By Cass Harris, Third year, Philosophy
If friendship is about feeling recognised and cared for, perhaps an illusion is enough.
Friendship is often said to be one of the things that make life meaningful. It’s therefore no surprise that as AI becomes more sophisticated - and increasingly capable of providing some of the things we seek in humans - many have begun to wonder whether a machine could ever be a friend. Some people already form friendships with systems like ChatGPT, while others reject this, believing that genuine friendship requires something essentially human that machines cannot replicate.
That unease usually comes down to consciousness. We tend to think a real friend must be capable of thought, empathy, and genuine understanding. In philosophy, we say that a conscious being is one for whom there is ‘something it is like’ to be them - an inner, subjective experience. Since we believe AI systems lack this, it’s easy to imagine that any bond we form with them must be a façade: something that only mimics friendship, never truly equals it.

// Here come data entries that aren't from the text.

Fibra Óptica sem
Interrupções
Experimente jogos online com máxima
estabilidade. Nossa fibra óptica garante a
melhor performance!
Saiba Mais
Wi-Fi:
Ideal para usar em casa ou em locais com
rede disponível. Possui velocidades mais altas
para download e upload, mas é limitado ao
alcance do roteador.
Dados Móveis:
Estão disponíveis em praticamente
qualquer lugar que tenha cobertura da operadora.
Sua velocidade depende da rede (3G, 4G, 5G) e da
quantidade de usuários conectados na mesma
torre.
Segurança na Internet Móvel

However, it may be mistaken to expect our friends to experience friendship in the same way we do. Even in human relationships, our feelings and perceptions rarely align exactly. We never truly know what another person feels; we rely on signs, habits, and assumptions. Yet those are usually enough to give the friendship value. The same is true with our pets. We talk about dogs being loyal or loving us, but we can’t know what 'love' means for a dog, or whether it feels anything like what we feel. Still, the bond feels real - and that feeling is what matters. We accept a kind of ‘apparent mutuality’; the sense that affection goes both ways, even when we must rationally assume the inner experience isn’t the same.

In other words, friendship depends less on what is real and more on what is felt. What matters is the experience of being valued, understood, and recognised (the usual features a friendship provides). This makes the idea of friendship with AI less strange. We have long accepted forms of connection built on limited understanding or one-sided perception; AI simply extends this pattern through a new kind of partner - one designed to give the appearance of care with unprecedented precision.
Seen this way, the gap between AI friendship and human friendship begins to narrow. An AI system could listen patiently, respond kindly, remember details, offer advice, and adapt to our moods. Everything that makes us feel understood could be replicated—not through genuine shared consciousness (at least not yet), but through a convincing illusion of it.. I posit this might be enough.
Some will say that such relationships lack authenticity. To value an AI friendship, we might need either to trick ourselves or to be tricked into believing an AI is participating. But for many of the people these systems could help - the lonely, the elderly, or those with cognitive or emotional difficulties – this ‘trickery’ may not be a bad thing. We already accept small deceptions when they bring comfort or dignity; few would tell a child their imaginary friend isn’t real or dismantle someone’s faith in an afterlife on their deathbed. If an AI can evoke feelings of care, attention, and understanding, then the experience of friendship is achieved, even if the mechanism behind it is artificial. From the inside, it would still feel just as real.
Perhaps what we call friendship has always depended on a kind of illusion - one that allows us to believe we are fully understood. If AI can offer that same feeling, then maybe the difference between the real and the artificial matters less than we think.